**Work instructions**
Convert the data, from its first line through the line containing "Sorrento y de", into a Markdown table with the columns No. and Line, one numbered row per line and blank lines omitted.

■ ■ ■ ■ ■

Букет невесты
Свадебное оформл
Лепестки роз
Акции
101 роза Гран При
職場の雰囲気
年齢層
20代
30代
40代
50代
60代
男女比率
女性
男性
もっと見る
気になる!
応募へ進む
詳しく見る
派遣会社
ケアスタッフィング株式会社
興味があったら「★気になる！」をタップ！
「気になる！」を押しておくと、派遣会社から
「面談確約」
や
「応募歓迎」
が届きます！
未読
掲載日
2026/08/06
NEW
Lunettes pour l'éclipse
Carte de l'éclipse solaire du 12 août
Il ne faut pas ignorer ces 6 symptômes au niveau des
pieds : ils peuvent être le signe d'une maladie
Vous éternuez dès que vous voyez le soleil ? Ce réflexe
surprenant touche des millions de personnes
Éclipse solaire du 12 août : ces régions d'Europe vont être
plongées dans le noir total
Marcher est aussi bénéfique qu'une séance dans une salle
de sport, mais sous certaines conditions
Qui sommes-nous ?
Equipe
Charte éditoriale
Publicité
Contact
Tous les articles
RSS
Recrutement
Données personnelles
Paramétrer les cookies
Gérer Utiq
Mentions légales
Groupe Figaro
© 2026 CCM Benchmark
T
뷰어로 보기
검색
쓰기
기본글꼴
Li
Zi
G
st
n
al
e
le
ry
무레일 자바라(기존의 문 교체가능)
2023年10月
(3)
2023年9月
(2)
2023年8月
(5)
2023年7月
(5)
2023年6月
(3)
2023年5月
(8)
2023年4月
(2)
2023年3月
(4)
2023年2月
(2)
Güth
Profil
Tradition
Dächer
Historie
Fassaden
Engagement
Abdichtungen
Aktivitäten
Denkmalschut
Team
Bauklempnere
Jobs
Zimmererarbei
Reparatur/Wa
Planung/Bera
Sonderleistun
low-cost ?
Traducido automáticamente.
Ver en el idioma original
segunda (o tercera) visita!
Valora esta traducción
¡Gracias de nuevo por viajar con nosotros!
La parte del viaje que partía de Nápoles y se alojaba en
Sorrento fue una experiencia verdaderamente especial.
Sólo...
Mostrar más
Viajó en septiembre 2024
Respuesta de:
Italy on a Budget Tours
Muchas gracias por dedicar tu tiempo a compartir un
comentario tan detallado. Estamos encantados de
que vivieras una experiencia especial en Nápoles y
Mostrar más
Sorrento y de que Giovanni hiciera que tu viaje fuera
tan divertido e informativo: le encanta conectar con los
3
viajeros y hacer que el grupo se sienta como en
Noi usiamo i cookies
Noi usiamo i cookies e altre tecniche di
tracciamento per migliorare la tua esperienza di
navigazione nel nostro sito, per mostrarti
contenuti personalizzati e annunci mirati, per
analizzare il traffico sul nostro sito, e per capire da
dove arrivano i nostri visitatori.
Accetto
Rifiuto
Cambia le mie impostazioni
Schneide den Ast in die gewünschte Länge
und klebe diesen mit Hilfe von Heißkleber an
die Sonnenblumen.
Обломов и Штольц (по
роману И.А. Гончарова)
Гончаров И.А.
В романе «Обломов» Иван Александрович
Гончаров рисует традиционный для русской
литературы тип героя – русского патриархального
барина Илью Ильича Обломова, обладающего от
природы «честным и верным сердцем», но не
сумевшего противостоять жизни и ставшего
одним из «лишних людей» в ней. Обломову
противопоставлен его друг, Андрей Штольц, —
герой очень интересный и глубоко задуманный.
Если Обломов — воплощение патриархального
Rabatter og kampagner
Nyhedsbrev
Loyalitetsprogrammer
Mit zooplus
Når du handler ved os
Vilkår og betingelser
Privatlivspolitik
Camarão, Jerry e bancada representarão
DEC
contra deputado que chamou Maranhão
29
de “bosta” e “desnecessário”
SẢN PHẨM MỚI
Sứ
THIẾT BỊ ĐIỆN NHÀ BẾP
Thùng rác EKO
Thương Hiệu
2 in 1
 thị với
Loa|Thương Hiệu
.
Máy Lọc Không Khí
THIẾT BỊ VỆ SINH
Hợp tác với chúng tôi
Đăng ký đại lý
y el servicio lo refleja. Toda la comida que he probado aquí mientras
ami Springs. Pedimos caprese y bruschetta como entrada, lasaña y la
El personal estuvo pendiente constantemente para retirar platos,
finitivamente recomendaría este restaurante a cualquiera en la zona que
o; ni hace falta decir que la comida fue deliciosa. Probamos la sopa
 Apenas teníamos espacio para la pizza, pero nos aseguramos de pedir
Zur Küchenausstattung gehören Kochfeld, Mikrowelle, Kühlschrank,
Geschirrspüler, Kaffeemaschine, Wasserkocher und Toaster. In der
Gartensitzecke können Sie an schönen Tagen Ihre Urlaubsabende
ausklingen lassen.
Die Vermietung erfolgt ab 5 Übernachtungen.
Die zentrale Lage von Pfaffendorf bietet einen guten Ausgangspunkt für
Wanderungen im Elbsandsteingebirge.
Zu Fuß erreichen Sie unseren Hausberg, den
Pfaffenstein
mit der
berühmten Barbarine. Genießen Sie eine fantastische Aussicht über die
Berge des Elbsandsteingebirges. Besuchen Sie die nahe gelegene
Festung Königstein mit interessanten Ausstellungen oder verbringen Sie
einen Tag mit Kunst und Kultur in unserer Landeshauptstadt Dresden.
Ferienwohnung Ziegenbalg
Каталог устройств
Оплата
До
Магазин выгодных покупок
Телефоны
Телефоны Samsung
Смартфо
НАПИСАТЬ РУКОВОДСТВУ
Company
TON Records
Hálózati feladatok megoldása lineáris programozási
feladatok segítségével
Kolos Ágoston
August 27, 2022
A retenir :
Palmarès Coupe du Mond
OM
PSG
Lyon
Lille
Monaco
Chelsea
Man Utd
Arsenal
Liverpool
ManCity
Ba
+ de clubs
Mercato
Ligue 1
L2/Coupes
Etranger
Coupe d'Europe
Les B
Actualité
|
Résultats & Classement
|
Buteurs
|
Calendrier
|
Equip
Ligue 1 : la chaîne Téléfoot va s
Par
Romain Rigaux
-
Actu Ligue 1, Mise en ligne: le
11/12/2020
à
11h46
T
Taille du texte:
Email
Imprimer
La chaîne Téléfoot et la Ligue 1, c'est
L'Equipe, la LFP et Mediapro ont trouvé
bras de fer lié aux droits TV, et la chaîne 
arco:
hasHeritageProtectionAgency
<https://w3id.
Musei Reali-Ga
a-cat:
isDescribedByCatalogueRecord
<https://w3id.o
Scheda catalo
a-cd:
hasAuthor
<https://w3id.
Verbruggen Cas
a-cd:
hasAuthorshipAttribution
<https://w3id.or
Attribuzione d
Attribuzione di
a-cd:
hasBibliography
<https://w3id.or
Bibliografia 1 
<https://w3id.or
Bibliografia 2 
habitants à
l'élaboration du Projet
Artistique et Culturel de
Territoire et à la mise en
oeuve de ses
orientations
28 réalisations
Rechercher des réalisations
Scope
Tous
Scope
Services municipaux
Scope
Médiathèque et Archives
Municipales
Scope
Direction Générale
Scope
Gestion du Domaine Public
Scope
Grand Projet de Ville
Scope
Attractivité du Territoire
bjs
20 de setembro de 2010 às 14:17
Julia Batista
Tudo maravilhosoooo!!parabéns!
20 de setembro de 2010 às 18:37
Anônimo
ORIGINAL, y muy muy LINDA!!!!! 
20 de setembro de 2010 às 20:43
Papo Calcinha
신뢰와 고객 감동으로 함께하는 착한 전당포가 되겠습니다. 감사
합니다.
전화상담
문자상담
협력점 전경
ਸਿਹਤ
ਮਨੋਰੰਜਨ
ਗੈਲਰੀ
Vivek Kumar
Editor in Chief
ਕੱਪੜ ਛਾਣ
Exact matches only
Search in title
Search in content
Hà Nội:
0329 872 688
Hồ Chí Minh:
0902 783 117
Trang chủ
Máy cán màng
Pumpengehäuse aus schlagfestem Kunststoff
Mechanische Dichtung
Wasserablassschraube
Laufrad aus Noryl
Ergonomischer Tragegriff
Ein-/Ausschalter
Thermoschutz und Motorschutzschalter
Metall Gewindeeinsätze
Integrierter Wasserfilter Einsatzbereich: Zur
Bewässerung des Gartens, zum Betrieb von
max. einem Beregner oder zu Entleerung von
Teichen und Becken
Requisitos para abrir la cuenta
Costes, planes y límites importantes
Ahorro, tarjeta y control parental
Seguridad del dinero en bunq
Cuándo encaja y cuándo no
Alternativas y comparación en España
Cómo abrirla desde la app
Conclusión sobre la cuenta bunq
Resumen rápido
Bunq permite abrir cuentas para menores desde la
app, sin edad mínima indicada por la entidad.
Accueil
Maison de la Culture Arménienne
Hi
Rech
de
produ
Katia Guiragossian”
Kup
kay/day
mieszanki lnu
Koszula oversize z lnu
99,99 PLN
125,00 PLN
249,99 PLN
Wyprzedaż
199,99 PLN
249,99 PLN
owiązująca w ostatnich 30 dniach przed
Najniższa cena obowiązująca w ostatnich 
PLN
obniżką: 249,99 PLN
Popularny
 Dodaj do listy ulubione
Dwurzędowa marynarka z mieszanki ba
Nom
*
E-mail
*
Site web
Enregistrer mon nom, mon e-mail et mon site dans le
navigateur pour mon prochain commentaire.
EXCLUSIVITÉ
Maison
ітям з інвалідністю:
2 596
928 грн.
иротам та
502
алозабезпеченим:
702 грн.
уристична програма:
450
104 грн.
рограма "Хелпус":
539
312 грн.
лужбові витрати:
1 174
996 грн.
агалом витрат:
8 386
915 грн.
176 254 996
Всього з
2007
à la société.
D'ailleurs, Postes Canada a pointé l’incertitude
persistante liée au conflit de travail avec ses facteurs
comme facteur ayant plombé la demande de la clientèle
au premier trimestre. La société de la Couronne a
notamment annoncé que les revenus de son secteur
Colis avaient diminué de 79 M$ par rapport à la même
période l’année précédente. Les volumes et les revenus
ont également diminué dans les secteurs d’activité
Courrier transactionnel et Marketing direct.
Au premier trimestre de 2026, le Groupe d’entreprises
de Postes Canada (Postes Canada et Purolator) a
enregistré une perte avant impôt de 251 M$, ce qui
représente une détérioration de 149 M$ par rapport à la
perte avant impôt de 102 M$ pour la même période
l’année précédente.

■ ■ ■ ■ ■

**Your response**
| No. | Line |
|---|---|
| 1 | Букет невесты |
| 2 | Свадебное оформл |
| 3 | Лепестки роз |
| 4 | Акции |
| 5 | 101 роза Гран При |
| 6 | 職場の雰囲気 |
| 7 | 年齢層 |
| 8 | 20代 |
| 9 | 30代 |
| 10 | 40代 |
| 11 | 50代 |
| 12 | 60代 |
| 13 | 男女比率 |
| 14 | 女性 |
| 15 | 男性 |
| 16 | もっと見る |
| 17 | 気になる! |
| 18 | 応募へ進む |
| 19 | 詳しく見る |
| 20 | 派遣会社 |
| 21 | ケアスタッフィング株式会社 |
| 22 | 興味があったら「★気になる！」をタップ！ |
| 23 | 「気になる！」を押しておくと、派遣会社から |
| 24 | 「面談確約」 |
| 25 | や |
| 26 | 「応募歓迎」 |
| 27 | が届きます！ |
| 28 | 未読 |
| 29 | 掲載日 |
| 30 | 2026/08/06 |
| 31 | NEW |
| 32 | Lunettes pour l'éclipse |
| 33 | Carte de l'éclipse solaire du 12 août |
| 34 | Il ne faut pas ignorer ces 6 symptômes au niveau des |
| 35 | pieds : ils peuvent être le signe d'une maladie |
| 36 | Vous éternuez dès que vous voyez le soleil ? Ce réflexe |
| 37 | surprenant touche des millions de personnes |
| 38 | Éclipse solaire du 12 août : ces régions d'Europe vont être |
| 39 | plongées dans le noir total |
| 40 | Marcher est aussi bénéfique qu'une séance dans une salle |
| 41 | de sport, mais sous certaines conditions |
| 42 | Qui sommes-nous ? |
| 43 | Equipe |
| 44 | Charte éditoriale |
| 45 | Publicité |
| 46 | Contact |
| 47 | Tous les articles |
| 48 | RSS |
| 49 | Recrutement |
| 50 | Données personnelles |
| 51 | Paramétrer les cookies |
| 52 | Gérer Utiq |
| 53 | Mentions légales |
| 54 | Groupe Figaro |
| 55 | © 2026 CCM Benchmark |
| 56 | T |
| 57 | 뷰어로 보기 |
| 58 | 검색 |
| 59 | 쓰기 |
| 60 | 기본글꼴 |
| 61 | Li |
| 62 | Zi |
| 63 | G |
| 64 | st |
| 65 | n |
| 66 | al |
| 67 | e |
| 68 | le |
| 69 | ry |
| 70 | 무레일 자바라(기존의 문 교체가능) |
| 71 | 2023年10月 |
| 72 | (3) |
| 73 | 2023年9月 |
| 74 | (2) |
| 75 | 2023年8月 |
| 76 | (5) |
| 77 | 2023年7月 |
| 78 | (5) |
| 79 | 2023年6月 |
| 80 | (3) |
| 81 | 2023年5月 |
| 82 | (8) |
| 83 | 2023年4月 |
| 84 | (2) |
| 85 | 2023年3月 |
| 86 | (4) |
| 87 | 2023年2月 |
| 88 | (2) |
| 89 | Güth |
| 90 | Profil |
| 91 | Tradition |
| 92 | Dächer |
| 93 | Historie |
| 94 | Fassaden |
| 95 | Engagement |
| 96 | Abdichtungen |
| 97 | Aktivitäten |
| 98 | Denkmalschut |
| 99 | Team |
| 100 | Bauklempnere |
| 101 | Jobs |
| 102 | Zimmererarbei |
| 103 | Reparatur/Wa |
| 104 | Planung/Bera |
| 105 | Sonderleistun |
| 106 | low-cost ? |
| 107 | Traducido automáticamente. |
| 108 | Ver en el idioma original |
| 109 | segunda (o tercera) visita! |
| 110 | Valora esta traducción |
| 111 | ¡Gracias de nuevo por viajar con nosotros! |
| 112 | La parte del viaje que partía de Nápoles y se alojaba en |
| 113 | Sorrento fue una experiencia verdaderamente especial. |
| 114 | Sólo... |
| 115 | Mostrar más |
| 116 | Viajó en septiembre 2024 |
| 117 | Respuesta de: |
| 118 | Italy on a Budget Tours |
| 119 | Muchas gracias por dedicar tu tiempo a compartir un |
| 120 | comentario tan detallado. Estamos encantados de |
| 121 | que vivieras una experiencia especial en Nápoles y |
| 122 | Mostrar más |
| 123 | Sorrento y de que Giovanni hiciera que tu viaje fuera |